As the stories move between the confused innocence of youth and a darker adult world in which life’s disappointments have made themselves felt, Vic Lang, like most of the book’s characters, finds himself burdened by his past. Both individually and collectively the stories try to grope their way toward an acceptance, or at least a deeper understanding of this burden.

Taken as a whole, the collection has a ragged, dissatisfying feel. With few exceptions, the stories in The Turning are examples of Winton’s fiction at its most dourly literal. Irony plays almost no role. They are written from a range of perspectives, but all essentially affirm the same vision. They are dogged in their sincerity, largely uninterested in exploring the conflicts and contested truths that might arise from these different points of view.

The characters struggle with their emotions, they don’t know what they want out of life or what it all means they wrestle with their past, but always in a slightly myopic fashion, and eventually one begins to distrust the way they all seem to exhibit the same incapacity for self-awareness beyond a certain point. Vic Lang has solipsistic tendencies for a reason, but there is a more pervasive, unacknowledged solipsism hanging over these stories in the way the fiction is stripped back to a kind of unreflective monochromatic realism. The only way, one senses, for Winton’s characters to escape the fate of being sincere, earthy and troubled is to move to the city, where there is a fair chance they will be miraculously transformed into phoneys.

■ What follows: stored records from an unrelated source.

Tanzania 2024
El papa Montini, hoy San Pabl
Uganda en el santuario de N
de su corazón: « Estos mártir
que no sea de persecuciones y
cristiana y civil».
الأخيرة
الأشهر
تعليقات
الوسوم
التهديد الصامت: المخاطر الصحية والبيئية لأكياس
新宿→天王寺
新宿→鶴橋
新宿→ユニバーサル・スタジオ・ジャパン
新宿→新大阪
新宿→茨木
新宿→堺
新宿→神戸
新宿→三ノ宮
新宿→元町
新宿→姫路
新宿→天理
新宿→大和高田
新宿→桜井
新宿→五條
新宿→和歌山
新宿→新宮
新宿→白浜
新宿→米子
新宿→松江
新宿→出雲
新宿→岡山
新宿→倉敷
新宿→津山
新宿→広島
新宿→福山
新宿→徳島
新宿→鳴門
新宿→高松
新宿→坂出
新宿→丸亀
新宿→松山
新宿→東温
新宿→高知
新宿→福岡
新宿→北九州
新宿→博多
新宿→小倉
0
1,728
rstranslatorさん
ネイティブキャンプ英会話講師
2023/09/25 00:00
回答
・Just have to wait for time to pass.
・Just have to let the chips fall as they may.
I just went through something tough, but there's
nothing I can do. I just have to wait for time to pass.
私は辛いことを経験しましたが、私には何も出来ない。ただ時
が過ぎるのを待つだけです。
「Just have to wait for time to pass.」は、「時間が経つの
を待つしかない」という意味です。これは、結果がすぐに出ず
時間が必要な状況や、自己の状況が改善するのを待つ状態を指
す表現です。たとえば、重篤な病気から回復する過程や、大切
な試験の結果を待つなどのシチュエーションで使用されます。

Though at times Winton’s straight-ahead, colloquial style can give the impression of being ripe for parody, it has its strengths. In the more successful stories, such as ‘Small Mercies’ and ‘Commission’, it is able to convey an authentic, understated sense of a damaged and aching masculinity. There is also a nicely acidic take on the unarticulated class assumptions of Australian society in ‘On Her Knees’. But there is a sense of mediocrity about many of the stories in The Turning that its subtly interwoven structure is unable to overcome. They are generally competent enough, of course, but they lack the glint of perfection that gives great short stories their special intensity.

It is significant that the most interesting piece stands apart from the book’s overall structure. ‘Aquifer’ is written in a rapid-fire, associative style in which the narrator’s memories of his suburban childhood, triggered by a late-night news item, flood back to him in an unchronological jumble. There is an almost modernist feel to the way it allows consciousness to render time fluid. It is one of the only examples in The Turning of Winton moving away from his familiar method to experiment with technique (there is a faint trace of this style in ‘Long, Clear View’), and its comparatively rich texture, as it explores the free play of memory, highlights how plodding and crabby are many of the other stories in the collection.

For a book whose subject is the past, one that claims that ‘[t]hings are never over’, it is a part of its frustrating nature that, despite its multiple perspectives, it never quite comes to grips with the subjective quality of memory and experience. As a result, The Turning tends to give a sense of Winton’s limitations rather than celebrating his talents.